I have no issue with reading books that deal with difficult subjects so long as they deal with them appropriately - ie highlight the wrongness of the action.
Ah, but V.N. does highlight how it's wrong. From
your slate source.
We are clearly meant to regard Humbert as a moral abomination, and even Humbert eventually concedes (it is one of the book's most beautiful and unforgettable passages) that in exploiting Lolita he has gratuitously destroyed another human being.
And while I have not read the book, many who have, have criticised it for its portrayal of a paedophile. I did not suggest the book was 'cheap smut' but if there is in any way a tacit or not so tacit approval of having a sexual relationship with a child in it then it is inappropriate.
And where specifically in the book, is it stated that he is in the right? Is there a line where he wistfully muses about his love and how he "completes" her? The Slate link indicates otherwise and totally undermines your premise here. Uncomfortable passages of his passion does not equate a full scale endorsement of the action, just as much as a movie with a person who does drugs, can have an anti-drug message. As cene by itself where someone is snorting a line of coke does not make it an endorsement alone. Correlation is not causation.
And there is also a fair bit of discussion as to whether or not Nabokov himself was a closet paedophile given that he addressed the subject in 4 different stories/books - "Dar"; "The Enchanter" ; "Lolita" and "Ada"

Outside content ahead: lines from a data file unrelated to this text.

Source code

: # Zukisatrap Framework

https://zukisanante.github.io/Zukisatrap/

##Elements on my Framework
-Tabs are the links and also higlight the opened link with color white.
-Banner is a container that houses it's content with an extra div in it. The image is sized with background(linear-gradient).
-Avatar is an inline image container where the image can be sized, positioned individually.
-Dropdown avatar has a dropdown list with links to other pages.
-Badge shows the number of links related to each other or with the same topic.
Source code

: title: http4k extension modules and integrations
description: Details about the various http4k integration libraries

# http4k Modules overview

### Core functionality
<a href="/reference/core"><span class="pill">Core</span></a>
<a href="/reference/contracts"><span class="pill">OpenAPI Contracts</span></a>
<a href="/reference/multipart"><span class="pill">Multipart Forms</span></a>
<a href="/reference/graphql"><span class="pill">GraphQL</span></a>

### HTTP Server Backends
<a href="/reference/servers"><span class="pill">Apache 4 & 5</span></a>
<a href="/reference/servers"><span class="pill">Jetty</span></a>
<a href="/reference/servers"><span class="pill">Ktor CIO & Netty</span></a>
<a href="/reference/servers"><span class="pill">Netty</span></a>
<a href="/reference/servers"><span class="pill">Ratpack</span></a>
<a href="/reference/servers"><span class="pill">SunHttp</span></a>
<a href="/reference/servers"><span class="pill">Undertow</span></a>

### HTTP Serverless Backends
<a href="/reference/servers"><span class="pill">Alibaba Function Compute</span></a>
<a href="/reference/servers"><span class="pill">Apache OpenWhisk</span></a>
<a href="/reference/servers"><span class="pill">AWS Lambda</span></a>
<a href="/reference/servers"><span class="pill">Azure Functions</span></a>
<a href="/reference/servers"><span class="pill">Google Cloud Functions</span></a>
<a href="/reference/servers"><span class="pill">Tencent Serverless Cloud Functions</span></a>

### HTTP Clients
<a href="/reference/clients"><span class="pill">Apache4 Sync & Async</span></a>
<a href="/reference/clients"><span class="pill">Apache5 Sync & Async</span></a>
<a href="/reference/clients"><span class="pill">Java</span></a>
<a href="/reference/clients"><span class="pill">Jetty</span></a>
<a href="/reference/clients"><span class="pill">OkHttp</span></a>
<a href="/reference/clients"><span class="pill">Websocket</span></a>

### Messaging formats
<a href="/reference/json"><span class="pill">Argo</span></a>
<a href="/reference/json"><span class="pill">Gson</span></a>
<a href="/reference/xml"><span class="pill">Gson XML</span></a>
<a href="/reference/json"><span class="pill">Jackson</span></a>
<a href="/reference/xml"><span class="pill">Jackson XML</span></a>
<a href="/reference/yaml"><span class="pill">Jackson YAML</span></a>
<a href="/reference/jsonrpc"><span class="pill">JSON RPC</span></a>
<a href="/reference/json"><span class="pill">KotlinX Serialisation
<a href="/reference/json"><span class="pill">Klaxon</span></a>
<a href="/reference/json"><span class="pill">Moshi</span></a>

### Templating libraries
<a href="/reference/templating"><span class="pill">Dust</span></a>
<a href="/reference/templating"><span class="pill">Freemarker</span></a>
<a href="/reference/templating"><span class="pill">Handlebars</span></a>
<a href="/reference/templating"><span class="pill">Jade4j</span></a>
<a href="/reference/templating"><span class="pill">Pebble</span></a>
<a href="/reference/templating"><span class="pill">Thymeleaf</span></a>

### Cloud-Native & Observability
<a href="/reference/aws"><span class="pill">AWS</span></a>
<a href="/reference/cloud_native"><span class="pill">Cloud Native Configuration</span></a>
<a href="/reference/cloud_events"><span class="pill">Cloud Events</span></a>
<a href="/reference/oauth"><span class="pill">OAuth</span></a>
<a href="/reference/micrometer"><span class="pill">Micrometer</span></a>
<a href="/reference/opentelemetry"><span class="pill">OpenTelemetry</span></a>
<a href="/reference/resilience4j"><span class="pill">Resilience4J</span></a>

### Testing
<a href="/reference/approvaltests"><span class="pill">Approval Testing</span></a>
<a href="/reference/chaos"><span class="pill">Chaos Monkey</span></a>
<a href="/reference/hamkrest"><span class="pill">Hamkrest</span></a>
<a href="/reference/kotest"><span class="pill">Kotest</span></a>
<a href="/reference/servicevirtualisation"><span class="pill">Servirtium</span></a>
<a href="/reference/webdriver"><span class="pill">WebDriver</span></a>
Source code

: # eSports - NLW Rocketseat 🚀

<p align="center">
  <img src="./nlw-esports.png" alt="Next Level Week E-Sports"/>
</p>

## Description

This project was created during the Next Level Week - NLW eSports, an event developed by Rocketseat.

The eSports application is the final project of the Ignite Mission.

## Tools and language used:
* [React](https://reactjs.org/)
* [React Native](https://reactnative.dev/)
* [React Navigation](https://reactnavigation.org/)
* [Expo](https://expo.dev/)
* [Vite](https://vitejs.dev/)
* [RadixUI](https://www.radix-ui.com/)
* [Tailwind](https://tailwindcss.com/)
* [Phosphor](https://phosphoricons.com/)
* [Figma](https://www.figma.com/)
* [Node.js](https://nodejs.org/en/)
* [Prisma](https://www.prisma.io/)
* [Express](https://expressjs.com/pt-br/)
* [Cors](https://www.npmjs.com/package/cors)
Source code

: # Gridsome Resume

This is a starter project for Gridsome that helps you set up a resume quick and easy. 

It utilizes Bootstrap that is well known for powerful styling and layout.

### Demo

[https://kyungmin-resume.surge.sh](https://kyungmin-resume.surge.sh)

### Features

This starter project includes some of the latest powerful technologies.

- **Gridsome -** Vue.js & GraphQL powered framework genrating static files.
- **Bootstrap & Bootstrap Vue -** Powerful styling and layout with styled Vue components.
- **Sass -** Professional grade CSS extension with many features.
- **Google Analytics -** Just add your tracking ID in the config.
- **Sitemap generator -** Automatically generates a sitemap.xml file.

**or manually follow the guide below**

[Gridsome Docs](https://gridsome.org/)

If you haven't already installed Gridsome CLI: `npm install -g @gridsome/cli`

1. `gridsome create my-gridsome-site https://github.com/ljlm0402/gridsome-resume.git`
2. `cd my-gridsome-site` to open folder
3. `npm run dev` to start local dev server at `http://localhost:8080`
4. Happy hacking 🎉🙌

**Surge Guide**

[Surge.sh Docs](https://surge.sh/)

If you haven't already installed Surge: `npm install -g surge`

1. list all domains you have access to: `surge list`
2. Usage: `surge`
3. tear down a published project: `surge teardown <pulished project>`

What evidence is there that he was? Is there a legal history? Is there a history of accusations? Why hasn't anyone stepped forward? Surely the man did not live his ENTIRE LIFE without acting on such an abhorrent impulse. How solid is the people's court of psychoanalysis? Could it be that like many authors, he had some "pre" writings that were released later?
The Enchanter is a case in point. And before anyone argues that
The Enchanter is glorification of the said crime, it must be remembered that the offending party ends up committing suicide by getting hit by a car. It is clear the work is "pre-Lolita" as it is much simpler and does not show a well polished form of writing like
Lolita.
And an excellent blog post on why Lolita is not sexual precocious
Of course she wasn't, Humbert was a pervert and that is very clear to anyone who has read the book.
highlights how the name has entered popular culture and the damage it does to view sexual abuse victims as the instigators of their own rapes.
And such things are a perversion of Nabokov's book about a pervert.